When we started the Google Code project hosting service in 2006, the world of project hosting was limited. We were worried about reliability and stagnation, so we took action by giving the open source community another option to choose from. Since then, we’ve seen a wide variety of better project hosting services such as GitHub and Bitbucket bloom. Many projects moved away from Google Code to those other systems. To meet developers where they are, we ourselves migrated nearly a thousand of our own open source projects from Google Code to GitHub.

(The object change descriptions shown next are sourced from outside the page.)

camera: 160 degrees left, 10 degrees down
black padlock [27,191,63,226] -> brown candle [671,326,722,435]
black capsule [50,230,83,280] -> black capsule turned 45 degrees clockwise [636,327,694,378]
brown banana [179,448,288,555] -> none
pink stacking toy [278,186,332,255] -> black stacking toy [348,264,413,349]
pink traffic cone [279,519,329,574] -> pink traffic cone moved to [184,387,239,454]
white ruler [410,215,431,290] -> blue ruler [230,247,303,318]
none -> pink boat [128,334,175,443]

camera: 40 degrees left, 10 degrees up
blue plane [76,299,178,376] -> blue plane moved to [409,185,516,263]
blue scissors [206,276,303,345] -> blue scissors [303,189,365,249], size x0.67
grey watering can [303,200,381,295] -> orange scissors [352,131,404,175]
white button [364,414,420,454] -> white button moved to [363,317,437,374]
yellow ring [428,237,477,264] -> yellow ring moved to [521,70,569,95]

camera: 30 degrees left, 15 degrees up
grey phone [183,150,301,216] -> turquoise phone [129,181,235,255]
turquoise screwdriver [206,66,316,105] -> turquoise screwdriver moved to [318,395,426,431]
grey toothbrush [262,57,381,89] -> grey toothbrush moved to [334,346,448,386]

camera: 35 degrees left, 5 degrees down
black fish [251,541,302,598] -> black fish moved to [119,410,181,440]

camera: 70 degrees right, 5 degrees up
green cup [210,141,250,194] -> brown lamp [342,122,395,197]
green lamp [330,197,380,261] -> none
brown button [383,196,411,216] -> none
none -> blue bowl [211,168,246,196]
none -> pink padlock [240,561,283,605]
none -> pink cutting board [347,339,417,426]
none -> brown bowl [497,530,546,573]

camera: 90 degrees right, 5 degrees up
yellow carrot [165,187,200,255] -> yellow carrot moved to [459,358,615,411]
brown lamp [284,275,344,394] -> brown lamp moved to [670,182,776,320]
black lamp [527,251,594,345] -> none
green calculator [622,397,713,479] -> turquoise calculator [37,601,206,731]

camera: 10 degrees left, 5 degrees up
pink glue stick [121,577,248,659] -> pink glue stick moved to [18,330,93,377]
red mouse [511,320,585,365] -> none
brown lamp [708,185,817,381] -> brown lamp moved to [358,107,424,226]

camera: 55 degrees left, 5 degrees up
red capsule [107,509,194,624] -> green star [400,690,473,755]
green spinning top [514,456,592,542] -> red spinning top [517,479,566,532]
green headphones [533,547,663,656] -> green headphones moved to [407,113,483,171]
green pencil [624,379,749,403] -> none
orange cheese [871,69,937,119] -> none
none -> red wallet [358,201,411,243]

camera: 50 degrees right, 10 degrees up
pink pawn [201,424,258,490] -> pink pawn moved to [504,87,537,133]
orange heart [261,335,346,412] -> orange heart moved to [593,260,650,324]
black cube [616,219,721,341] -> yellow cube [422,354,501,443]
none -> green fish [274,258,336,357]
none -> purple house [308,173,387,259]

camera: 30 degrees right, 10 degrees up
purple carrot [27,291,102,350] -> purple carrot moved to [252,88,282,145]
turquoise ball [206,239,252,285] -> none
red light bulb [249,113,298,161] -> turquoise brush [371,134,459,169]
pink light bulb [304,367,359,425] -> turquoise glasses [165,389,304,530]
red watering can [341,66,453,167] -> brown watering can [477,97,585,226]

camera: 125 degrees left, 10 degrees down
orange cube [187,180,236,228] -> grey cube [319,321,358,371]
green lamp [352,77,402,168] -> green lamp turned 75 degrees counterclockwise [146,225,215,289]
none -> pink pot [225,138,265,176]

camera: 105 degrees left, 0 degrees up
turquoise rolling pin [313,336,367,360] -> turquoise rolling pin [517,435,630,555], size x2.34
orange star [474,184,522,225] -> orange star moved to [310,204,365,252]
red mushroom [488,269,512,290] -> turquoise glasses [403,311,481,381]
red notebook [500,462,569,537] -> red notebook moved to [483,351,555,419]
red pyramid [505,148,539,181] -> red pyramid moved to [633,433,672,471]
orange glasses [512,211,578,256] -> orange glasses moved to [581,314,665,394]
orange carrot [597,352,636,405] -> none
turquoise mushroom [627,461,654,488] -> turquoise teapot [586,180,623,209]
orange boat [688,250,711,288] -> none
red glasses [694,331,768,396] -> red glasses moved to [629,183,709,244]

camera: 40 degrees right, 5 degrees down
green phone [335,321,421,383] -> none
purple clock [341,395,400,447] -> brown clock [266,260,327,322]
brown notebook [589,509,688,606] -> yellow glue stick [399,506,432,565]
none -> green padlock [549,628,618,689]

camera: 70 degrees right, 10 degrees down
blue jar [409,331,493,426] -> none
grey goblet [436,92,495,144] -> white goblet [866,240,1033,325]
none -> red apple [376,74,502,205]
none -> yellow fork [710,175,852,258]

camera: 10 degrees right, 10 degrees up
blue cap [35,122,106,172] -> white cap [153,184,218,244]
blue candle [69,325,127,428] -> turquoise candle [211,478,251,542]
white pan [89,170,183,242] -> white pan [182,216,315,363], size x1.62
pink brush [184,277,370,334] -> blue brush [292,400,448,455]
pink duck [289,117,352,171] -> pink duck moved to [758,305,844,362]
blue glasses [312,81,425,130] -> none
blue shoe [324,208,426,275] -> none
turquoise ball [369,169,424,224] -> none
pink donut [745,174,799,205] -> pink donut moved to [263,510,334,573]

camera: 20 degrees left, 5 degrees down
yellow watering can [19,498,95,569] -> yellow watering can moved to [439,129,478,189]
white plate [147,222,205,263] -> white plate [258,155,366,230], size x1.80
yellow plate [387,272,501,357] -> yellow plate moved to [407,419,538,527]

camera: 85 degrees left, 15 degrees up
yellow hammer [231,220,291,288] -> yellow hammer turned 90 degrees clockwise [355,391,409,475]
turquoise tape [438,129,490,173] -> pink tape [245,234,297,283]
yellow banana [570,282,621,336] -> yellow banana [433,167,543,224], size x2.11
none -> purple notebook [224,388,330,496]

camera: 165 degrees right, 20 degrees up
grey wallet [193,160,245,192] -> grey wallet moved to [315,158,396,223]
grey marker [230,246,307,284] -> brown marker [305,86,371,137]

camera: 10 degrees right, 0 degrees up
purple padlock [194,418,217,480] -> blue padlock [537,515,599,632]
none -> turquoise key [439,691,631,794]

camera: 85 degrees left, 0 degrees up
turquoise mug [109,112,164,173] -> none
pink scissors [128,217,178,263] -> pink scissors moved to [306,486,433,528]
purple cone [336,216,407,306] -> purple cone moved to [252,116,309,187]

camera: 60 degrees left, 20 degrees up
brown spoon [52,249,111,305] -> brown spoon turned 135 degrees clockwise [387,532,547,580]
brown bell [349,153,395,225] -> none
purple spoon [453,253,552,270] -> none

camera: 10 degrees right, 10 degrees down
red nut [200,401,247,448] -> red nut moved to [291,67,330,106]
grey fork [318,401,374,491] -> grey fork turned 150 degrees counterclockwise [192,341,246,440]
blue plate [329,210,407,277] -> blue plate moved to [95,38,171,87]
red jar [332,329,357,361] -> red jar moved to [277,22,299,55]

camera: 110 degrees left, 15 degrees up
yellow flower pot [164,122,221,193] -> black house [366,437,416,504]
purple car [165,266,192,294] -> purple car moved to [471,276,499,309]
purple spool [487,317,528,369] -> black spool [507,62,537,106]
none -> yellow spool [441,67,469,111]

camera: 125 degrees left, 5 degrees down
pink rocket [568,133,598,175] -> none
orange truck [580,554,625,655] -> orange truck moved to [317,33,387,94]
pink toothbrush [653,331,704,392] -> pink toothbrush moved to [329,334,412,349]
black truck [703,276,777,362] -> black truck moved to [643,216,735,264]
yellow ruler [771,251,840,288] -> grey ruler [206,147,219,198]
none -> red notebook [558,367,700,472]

As developers migrated away from Google Code, a growing share of the remaining projects were spam or abuse. Lately, the administrative load has consisted almost exclusively of abuse management. After profiling non-abusive activity on Google Code, it has become clear to us that the service simply isn’t needed anymore.
Beginning today, we have disabled new project creation on Google Code. We will be shutting down the service about 10 months from now on January 25th, 2016.
There are a ton of abandoned but still useful projects on Google Code, most of which will be lost after 2016 if nobody clones them and puts them online somewhere else. At least an Export to GitHub button on every Google Code site now.
This is your continued reminder that Google, and start-ups funded by VC money, are not a safe place to store your work. Own your shit before GitHub starts inserting malware into downloads or sells out in some original and disruptive way. Get a domain, some shared hosting, maybe a Linux or BSD VPS if you’re rich. With git it is easy enough to move a project if you have cloned the project locally and have established a web presence that people can check for updates. At the very least, don’t make the GitHub page the public-facing home for your project.
Even Google isn’t stupid enough to put their most important projects on another company’s servers:
Google will continue to provide Git and Gerrit hosting for certain projects like Android and Chrome. We will also continue maintaining our mirrors of projects like Eclipse, kernel.org and others.
You can be sure their internal code for things like search aren’t hosted on GitHub, either.